A coluna de hoje é com Inez Cabral, Acadêmica Correspondente.
Ecos da pandemia
“Saudade da Creusa. E dos moleque. Mas se ficasse em Japeri, nóis morria de fome. Essa doença piorou o que tava difícil. Vim pra cá, dormir na rua. Tem um caminhão com sobra de carne dos mercado. Consigo até osso com alguma carninha. Agradeço ao açougueiro que deixa pra nóis. Tem mais gente aqui. Cato um monte de osso e pelanca. Guardo um pouco pra levar pra família quando consigo a grana do trem, o resto cozinho aqui mesmo, pra quem quiser se chegar. E domingo é uma festa. Um monte de verdura espalhada no chão.
Hoje num deu pra ir buscá. Num adianta, o sal acabou, e estragá comida é pecado. Tentei levantá algum pra comprá, num rolou nada. O lado bom, é que num tenho que ver o preço das comida, nem as madames enchendo o carrinho. Fico triste. Um monte de vizinho de rua vão tudo passar fome. Até que tentei descolá umas moeda, mas só o que ouvi foi:
─Vai trabalhar, vagabundo!
─Não dou grana a cracudo.
─Cuidado, é bandido!
─Chega pra lá, você tá sem máscara!
Ouço tudo calado.

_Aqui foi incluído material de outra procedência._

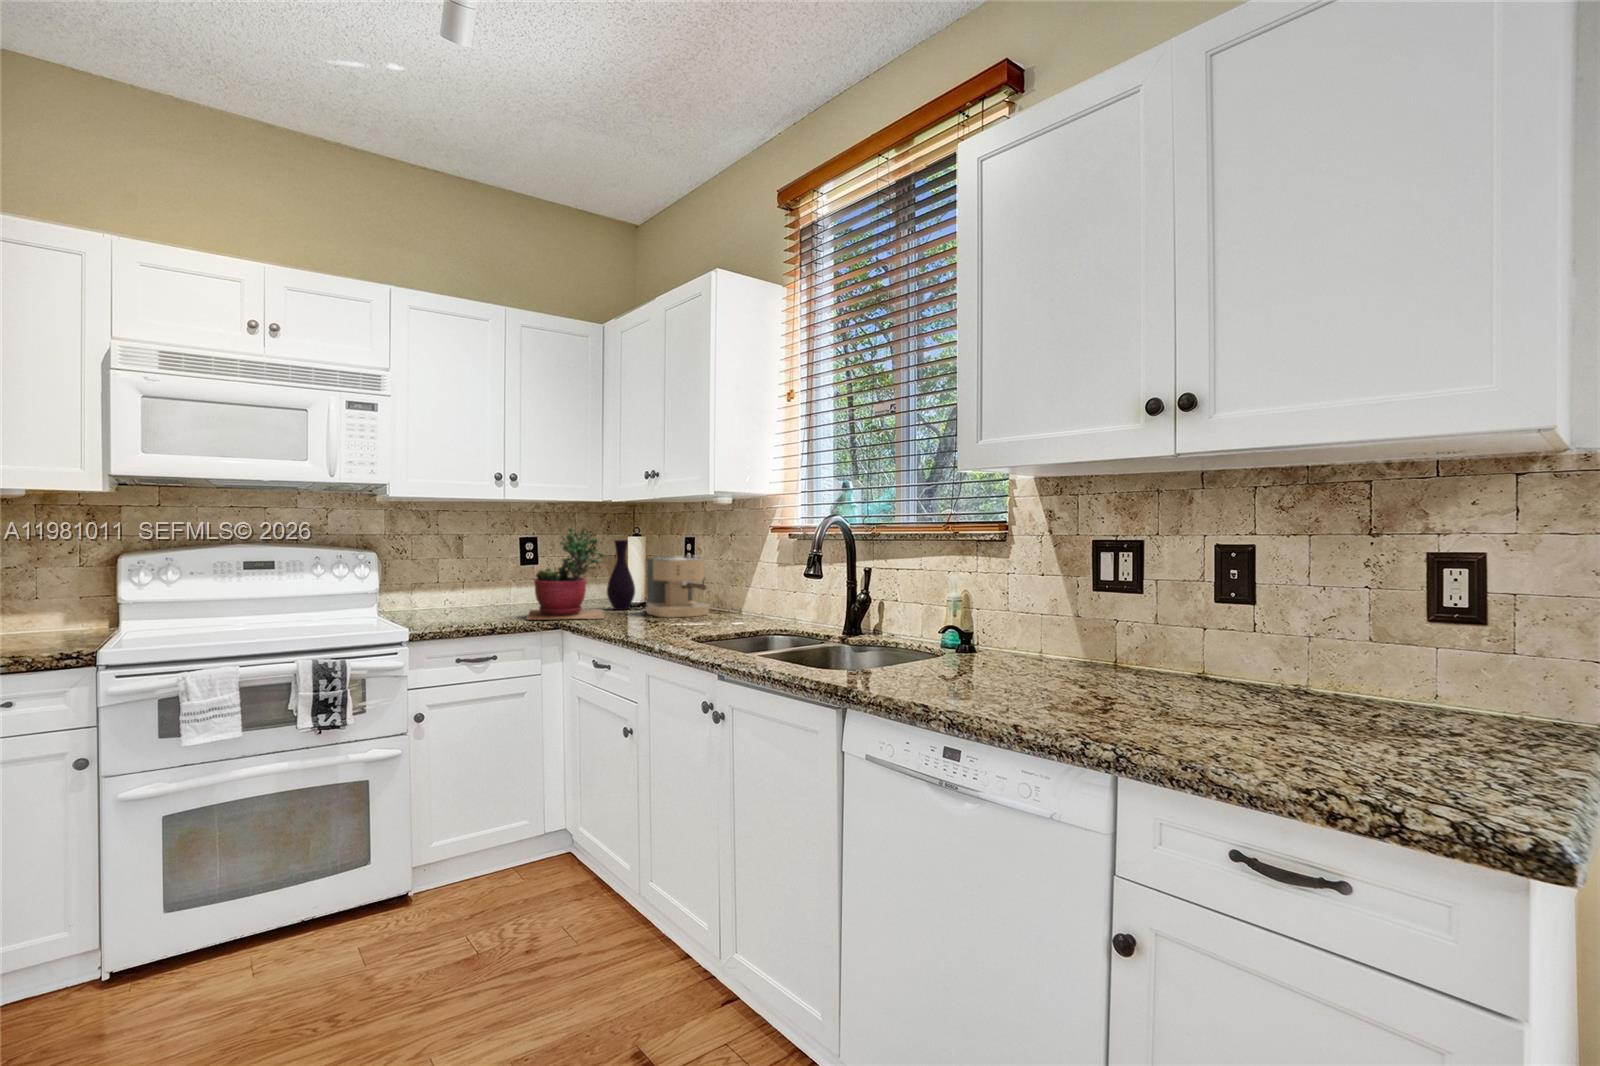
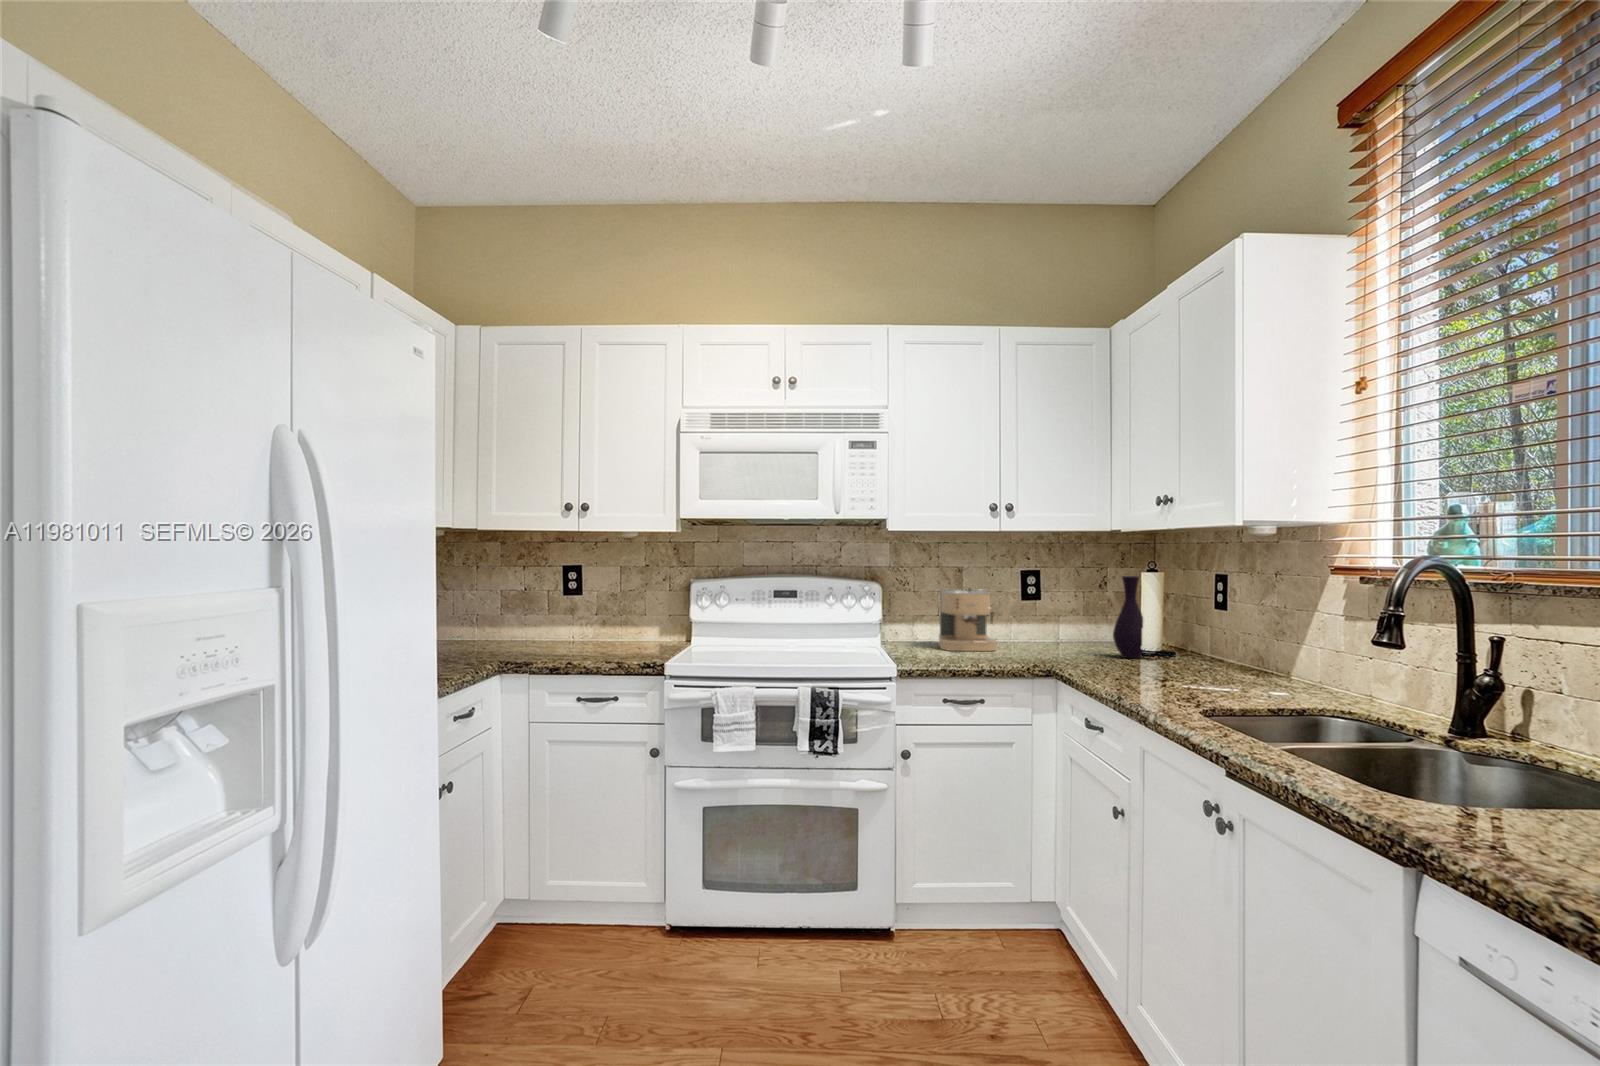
succulent plant: present [526,528,604,620] -> none [1013,563,1105,670]
coffee maker: present [646,555,710,618] -> present [939,588,997,651]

Nem rezo, deixo nas mãos de Deus. Mas tá ruço. Será que ele ouve?
Será que vou ter que ir na igreja? Não aprendi a rezá. Nem a orá. Por isso, parei de pedi. Acho que ele num me entende, tem que falar as palavra certa. E essas eu num sei. Chega um moleque e pergunta se hoje num tem rango.
─Tem não, acabou o sal. Nem fui lá buscar osso, senão estraga. Estragá comida num tá certo. Fiquei com pena da cara dele.
Pelo menos, num tô sozinho. Aqui tem meus amigo e o Rex, que dorme encostado em mim quando tá frio, me lambe, e gosta de mim. Às veis a gente até se diverte, quando tem jogo. o Marlo descolou um radinho, e arruma pilha por aí. Nunca me disse onde, nem eu perguntei.
Político num aparece. Acho que eles têm medo de nóis. Se viesse algum, até criava coragem e ia pedi a ele pra olhar por nóis. Já que o Homem lá em cima num atende. Será que político ia atendê? As única otoridades que vêm às veis é a polícia, põe nóis tudo pra correr. E os gari, que sai varrendo as latinha que a gente catô, nosso papelão, Nóis tem que empilhar, nóis cata de noite, e só vende de manhã. Nóis leva tudo na carcunda, roubaro o carrinho do Ezequiel. Tem que ficar ligado, quando alguém vê a farda laranja, avisa, nóis sai catando tudo e correndo. Outro dia levaro até a lata do rango. Foi difícil arrumar outra. Mas roer osso cru, num dá. Só quem consegue é os cachorros.